City officials were glad to announce recently that the money is now all in place to finally turn a long vacant lot, a brownfield, downtown into a neighborhood park.
The fenced in 1.3 acres of land at 45 Walnut St., formerly home to a tanning business, was considered an “eyesore” by more than a few local officials until the city purchased the lot three years ago and cleared away the overgrown grass and weeds.
The city received word on Dec. 20 that a grant for $497,000 was approved by Mass Development. The money, which comes from a state brownfield redevelopment fund, will pay for the removal of contaminated soils and capping the site with a geotextile layer and clean fill.

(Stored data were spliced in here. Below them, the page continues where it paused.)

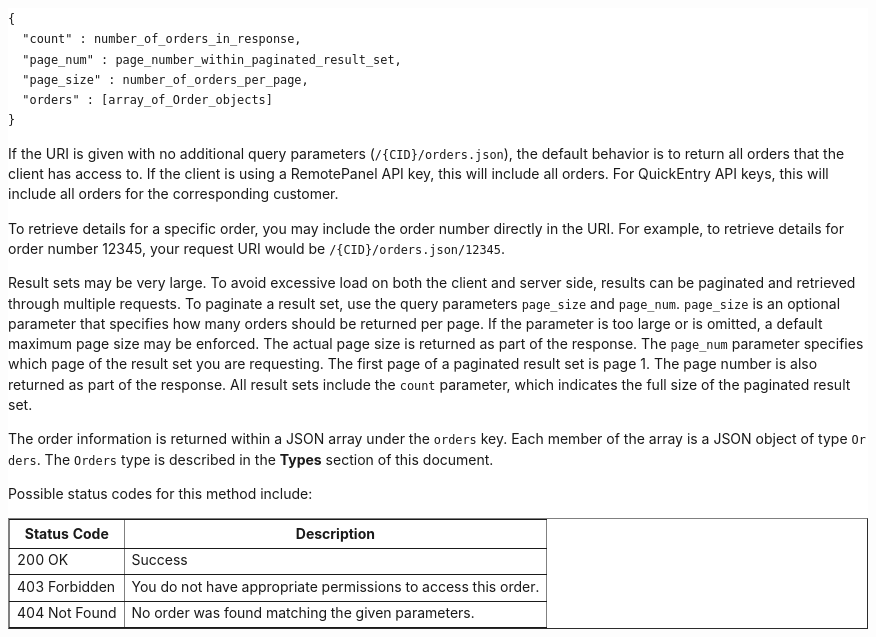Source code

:     {
      "count" : number_of_orders_in_response,
      "page_num" : page_number_within_paginated_result_set,
      "page_size" : number_of_orders_per_page,
      "orders" : [array_of_Order_objects]
    }

If the URI is given with no additional query parameters (`/{CID}/orders.json`), 
the default behavior is to return all orders that the client has access to. 
If the client is using a RemotePanel API key, this will include all orders. For
QuickEntry API keys, this will include all orders for the corresponding
customer.

To retrieve details for a specific order, you may include the order number
directly in the URI. For example, to retrieve details for order number 12345,
your request URI would be `/{CID}/orders.json/12345`.

Result sets may be very large. To avoid excessive load on both the client and
server side, results can be paginated and retrieved through multiple requests.
To paginate a result set, use the query parameters `page_size` and
`page_num`. `page_size` is an optional parameter that specifies how many
orders should be returned per page. If the parameter is too large or is omitted, 
a default maximum page size may be enforced. The actual page size is returned as
part of the response. The `page_num` parameter specifies which page of the
result set you are requesting. The first page of a paginated result set is page 1. 
The page number is also returned as part of the response. All result sets
include the `count` parameter, which indicates the full size of the paginated 
result set.

The order information is returned within a JSON array under the `orders` key.
Each member of the array is a JSON object of type `Orders`. The `Orders` type is
described in the **Types** section of this document.

Possible status codes for this method include:

<table border="1" cellpadding="3">
<tr>
  <th>Status Code</th>
  <th>Description</th>
</tr>
<tr>
  <td>200 OK</td>
  <td>Success</td>
</tr>
<tr>
  <td>403 Forbidden</td>
  <td>You do not have appropriate permissions to access this order.</td>
</tr>
<tr>
  <td>404 Not Found</td>
  <td>No order was found matching the given parameters.</td>
</tr>
</table>
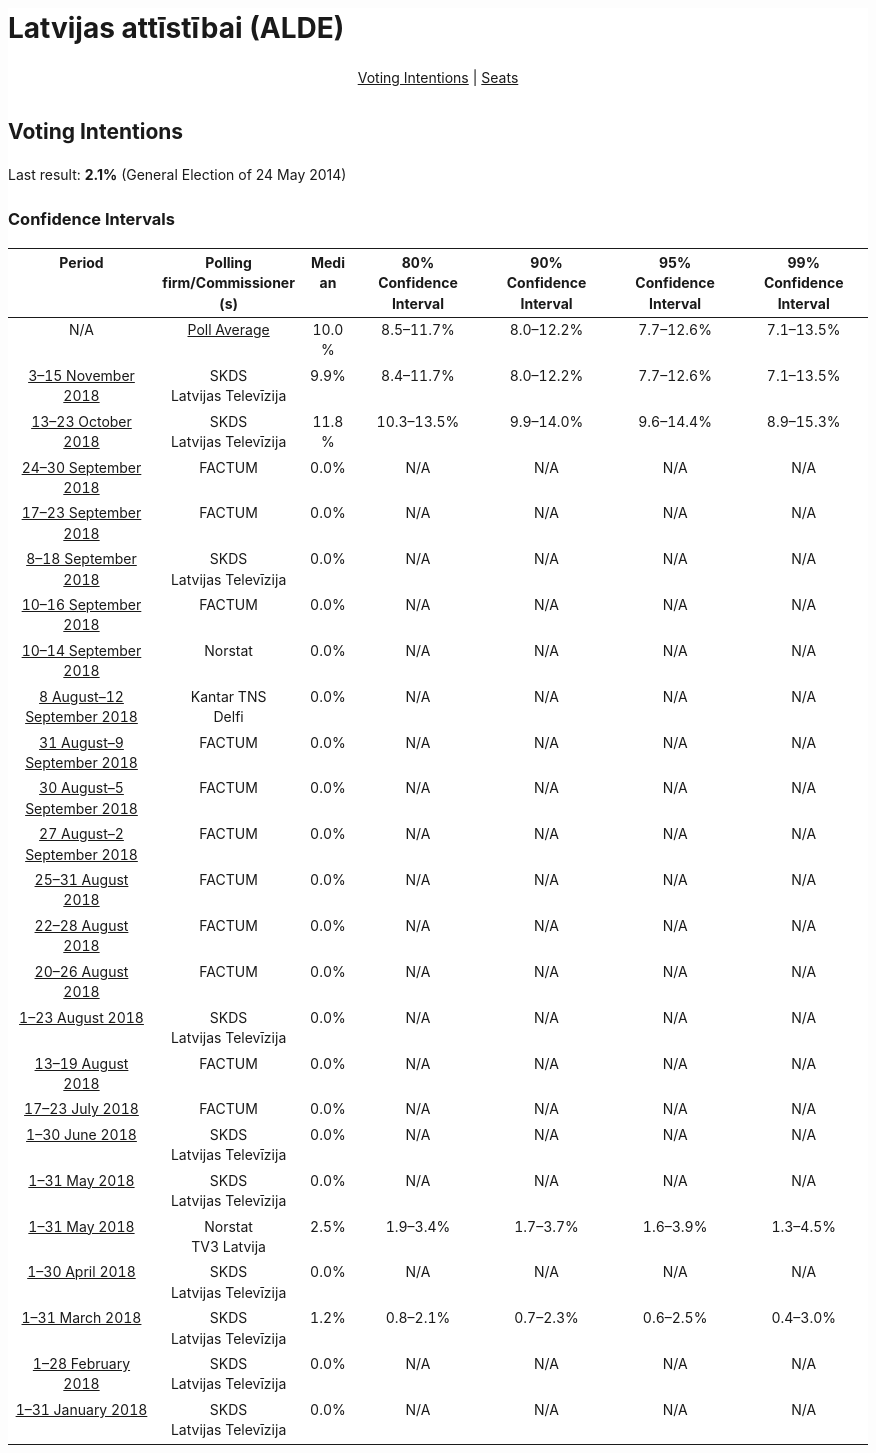 # Latvijas attīstībai (ALDE)

<p align="center"><a href="#voting-intentions">Voting Intentions</a> | <a href="#seats">Seats</a></p>

## Voting Intentions

Last result: **2.1%** (General Election of 24 May 2014)

### Confidence Intervals

| Period     | Polling firm/Commissioner(s) | Median | 80% Confidence Interval | 90% Confidence Interval | 95% Confidence Interval | 99% Confidence Interval |
|:----------:|:----------------:|:-----------:|:-----------------------:|:-----------------------:|:-----------------------:|:-----------------------:|
| N/A | [Poll Average](average.html) | 10.0% | 8.5–11.7% | 8.0–12.2% | 7.7–12.6% | 7.1–13.5% |
| [3–15 November 2018](2018-11-15-SKDS.html) | SKDS <br> Latvijas Televīzija | 9.9% | 8.4–11.7% | 8.0–12.2% | 7.7–12.6% | 7.1–13.5% |
| [13–23 October 2018](2018-10-23-SKDS.html) | SKDS <br> Latvijas Televīzija | 11.8% | 10.3–13.5% | 9.9–14.0% | 9.6–14.4% | 8.9–15.3% |
| [24–30 September 2018](2018-09-30-FACTUM.html) | FACTUM | 0.0% | N/A | N/A | N/A | N/A |
| [17–23 September 2018](2018-09-23-FACTUM.html) | FACTUM | 0.0% | N/A | N/A | N/A | N/A |
| [8–18 September 2018](2018-09-18-SKDS.html) | SKDS <br> Latvijas Televīzija | 0.0% | N/A | N/A | N/A | N/A |
| [10–16 September 2018](2018-09-16-FACTUM.html) | FACTUM | 0.0% | N/A | N/A | N/A | N/A |
| [10–14 September 2018](2018-09-14-Norstat.html) | Norstat | 0.0% | N/A | N/A | N/A | N/A |
| [8 August–12 September 2018](2018-09-12-KantarTNS.html) | Kantar TNS <br> Delfi | 0.0% | N/A | N/A | N/A | N/A |
| [31 August–9 September 2018](2018-09-09-FACTUM.html) | FACTUM | 0.0% | N/A | N/A | N/A | N/A |
| [30 August–5 September 2018](2018-09-05-FACTUM.html) | FACTUM | 0.0% | N/A | N/A | N/A | N/A |
| [27 August–2 September 2018](2018-09-02-FACTUM.html) | FACTUM | 0.0% | N/A | N/A | N/A | N/A |
| [25–31 August 2018](2018-08-31-FACTUM.html) | FACTUM | 0.0% | N/A | N/A | N/A | N/A |
| [22–28 August 2018](2018-08-28-FACTUM.html) | FACTUM | 0.0% | N/A | N/A | N/A | N/A |
| [20–26 August 2018](2018-08-26-FACTUM.html) | FACTUM | 0.0% | N/A | N/A | N/A | N/A |
| [1–23 August 2018](2018-08-23-SKDS.html) | SKDS <br> Latvijas Televīzija | 0.0% | N/A | N/A | N/A | N/A |
| [13–19 August 2018](2018-08-19-FACTUM.html) | FACTUM | 0.0% | N/A | N/A | N/A | N/A |
| [17–23 July 2018](2018-07-23-FACTUM.html) | FACTUM | 0.0% | N/A | N/A | N/A | N/A |
| [1–30 June 2018](2018-06-30-SKDS.html) | SKDS <br> Latvijas Televīzija | 0.0% | N/A | N/A | N/A | N/A |
| [1–31 May 2018](2018-05-31-SKDS.html) | SKDS <br> Latvijas Televīzija | 0.0% | N/A | N/A | N/A | N/A |
| [1–31 May 2018](2018-05-31-Norstat.html) | Norstat <br> TV3 Latvija | 2.5% | 1.9–3.4% | 1.7–3.7% | 1.6–3.9% | 1.3–4.5% |
| [1–30 April 2018](2018-04-30-SKDS.html) | SKDS <br> Latvijas Televīzija | 0.0% | N/A | N/A | N/A | N/A |
| [1–31 March 2018](2018-03-31-SKDS.html) | SKDS <br> Latvijas Televīzija | 1.2% | 0.8–2.1% | 0.7–2.3% | 0.6–2.5% | 0.4–3.0% |
| [1–28 February 2018](2018-02-28-SKDS.html) | SKDS <br> Latvijas Televīzija | 0.0% | N/A | N/A | N/A | N/A |
| [1–31 January 2018](2018-01-31-SKDS.html) | SKDS <br> Latvijas Televīzija | 0.0% | N/A | N/A | N/A | N/A |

The end result, says city officials, will create some much-needed green space in the downtown – an amenity for the neighborhood and an obvious complement to nearby businesses and civic institutions, such as the library.
“My administration continues to invest in the downtown area and this project has the ability to become a gathering place for residents, employees and business patrons of the downtown neighborhood for generations to come,” said Mayor Michael Bonfanti in a press statement.
The lot is situated behind the post office on Wallis Street on the other side of the North River, not far from the . A footbridge to connect to Wallis Street is still in the plans for the future.
The site used to be the home of New England Sportswear, which closed up shop more than 20 years ago and left pollutants in the soil and groundwater, much the same story as at other old tanneries and industrial operations.
Upon entering a sales agreement with the property owner in 2008, the city pursued multiple sources of funding for the project with both federal and state agencies since then. Initially, the city was awarded a $550,000 grant from the state to purchase the land and build the park. Another $240,000 was secured from a similar federal brownfield fund last year to pay for site remediation.
The city had hoped to open the park this past June.
The hitch in the plans, however, came earlier this year when the city discovered there were additional chemical pollutants in the soil that were missed in preliminary analysis of the site. The presence of dioxins (highly toxic chemical compounds) meant the cleanup was going to be costlier and the scope of the project had to be dramatically scaled back. (Polychlorinated biphenyls or PCBs are similar to dioxins.)
Only a relatively small portion of the existing site could be disturbed under environmental regulations.
Another problem was that state officials also told the city they didn’t want to see any reduction in flood storage on the site. City planners say the original design would have increased storage on-site, but they later realized that was impractical with such low-lying land.
That forced the city to go back to the drawing board and eliminate public access to any areas where dioxins are. The design for the park now is a horseshoe-shaped walking path with some benches around what are described as water gardens.
There is still a small amount of space allotted for parking off Walnut Street, but no more playground, playing field or other recreational uses.
The City Council agreed to spend $265,000 earlier this fall from preservation funds to help with the cleanup. In total, the project has doubled to $1.5 million since it was first proposed, although except for the preservation funds, the entire project is still covered by grant money.
City officials say about $800,000 will be spent on design, permitting and construction while the rest goes to cleanup costs. The hope now is for the new park to open in June 2013.
Bonfanti said he eyes the redevelopment of 45 Walnut St. as not only part of a general effort to revitalize the downtown, but also as a catalyst to the long dormant RiverWalk project.
“This site is serving as a pilot project to address the environmental challenges the city will need to consider when developing the future RiverWalk and other underutilized lots throughout the downtown,” said Bonfanti. “The property is considered a brownfields site and the conditions the city encountered at 45 Walnut Street will more than likely exist throughout the North River Corridor in future endeavors.”
Even so, Bonfanti argues it’s “imperative” that the polluted sites along the river be brought to much better use.
“The revitalization of Peabody Square depends on it,” he said.
“MassDevelopment is pleased to be part of the team working to transform 45 Walnut Street into a park that will serve the city of Peabody and help attract future downtown development,” said MassDevelopment President and CEO Marty Jones in a press statement.
The state agency works with businesses, nonprofits, financial institutions and communities to stimulate economic growth across Massachusetts. Earlier this year, the agency also awarded Peabody $1.5 million to overhaul Main Street.